Kamala Harris Came to Help Gavin Newsom, Attacked Greg Abbott Instead

AP Photo/Manuel Balce Ceneta

Gavin Newsom is counting down the final days to the September 14, 2021 recall election. His fate as Governor of the State of California hangs in the balance. Right now, he needs laser beam-focused support for his campaign. It’s live-or-die.


Newsom needs to get out the vote in a state where anyone who isn’t a monetary contributor to ActBlue has concerns about his performance.

He has 46 challengers who want his job. If you play just a little game of six degrees of freedom, it means that almost every voter in the state has a good chance of knowing one of them well enough to consider voting “Yes” on question one on the recall ballot.

That means it’s time to call in the big guns to amplify the message. Campaign managers always tell you to stay on message, particularly if you are fighting for your political life in a recall election. You want allies who are bulldogs, tenacious about improving your image and degrading that of your competition.

Enter Vice President Kamala Harris, a black woman backing a white governor, both from the royal lineage of California’s San Francisco elite class — just the perfect thing in the calculus of politics to counter the threat of a black man, a Republican man from Los Angeles. It’s the polished Californians versus the ordinary Californios.

But perfect on paper isn’t effective in practice if your big gun goes off message.

And while stumping for Gavin Newsom on September 8th, Kamala Harris seemed to go very off message indeed.

Her speech veered sideways. She left the battle for her presumed friend’s survival and focused her attention on a Biden-Harris issue completely outside the State of California. The drumbeat of Harris’ speech turned instead to Texas and a supposed battle for women’s rights against Governor Greg Abbott being waged nationally.

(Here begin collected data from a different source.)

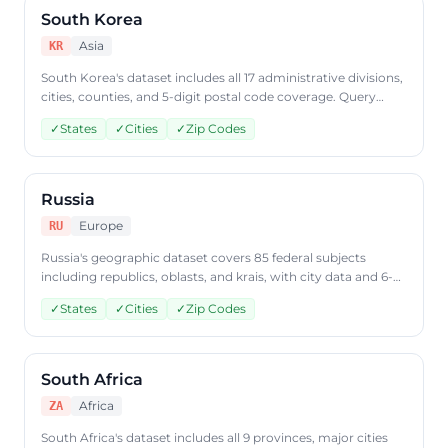
South Korea
Asia
KR
South Korea's dataset includes all 17 administrative divisions,
cities, counties, and 5-digit postal code coverage. Query
South Korean geographic data through CountryDataAPI
✓
States
✓
Cities
✓
Zip Codes
using ISO code 'KR'.
Russia
Europe
RU
Russia's geographic dataset covers 85 federal subjects
including republics, oblasts, and krais, with city data and 6-
digit postal codes. Access Russian geographic data through
✓
States
✓
Cities
✓
Zip Codes
CountryDataAPI using ISO code 'RU'.
South Africa
Africa
ZA
South Africa's dataset includes all 9 provinces, major cities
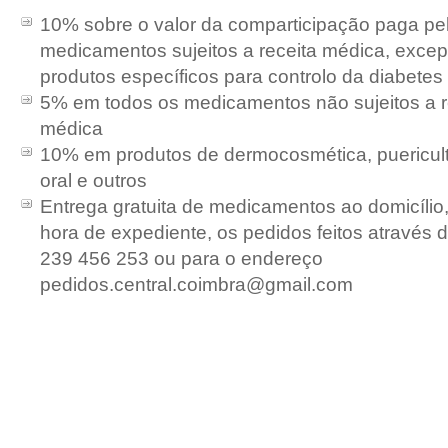
10% sobre o valor da comparticipação paga pe
medicamentos sujeitos a receita médica, exce
produtos específicos para controlo da diabetes
5
% em todos os medicamentos não sujeitos a r
médica
10% em produtos de dermocosmética, puericult
oral e outros
Entrega gratuita de medicamentos ao domicílio,
hora de expediente, os pedidos feitos através d
239 456 253 ou para o endereço
pedidos.central.coimbra@gmail.com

The Vice President’s choice of message was clearly meant to galvanize women — in particular, single-issue voter liberal women — to fight for the White House’s agenda

It is possible that this message somehow galvanizes San Leandro, California; but my political instinct says not.

Gavin Newsom needs to appeal to far more than just a single constituency, one likely to have voted by mail for him already, if he is to garner enough “no” votes on Question 1 of the recall ballot to keep his job.

I saw little in Harris’ delivery that crosses the boundaries to attract voters beyond those closely aligned to set aside their reservations about Newsom. In that sense, the speech failed the man she came to help. She may have left him even more isolated from hesitant voters after speaking than before.

If that was the intent of the political calculus, to reassure people who had already mailed in their ballots, and discourage hesitant Californians from going to the polls, that may have been an unwise move.


Street talk among ordinary Californians is not apathetic.  People care about the consequences of COVID-19 on their lives. They wonder about the economy. They discuss the Democratic supermajority in Sacramento. It’s not idle apathy. It’s a grassroots movement, the harbinger of an earthquake, something Californians are renown for in the US political landscape.

My walkaway observation about Harris’ choice of topic of emphasis in her speech is that Governor Abbott is not under threat of losing his job in a week. Governor Newsom is.

My second observation is that Kamala Harris isn’t a Californian anymore. She is a maiden of the Beltway now.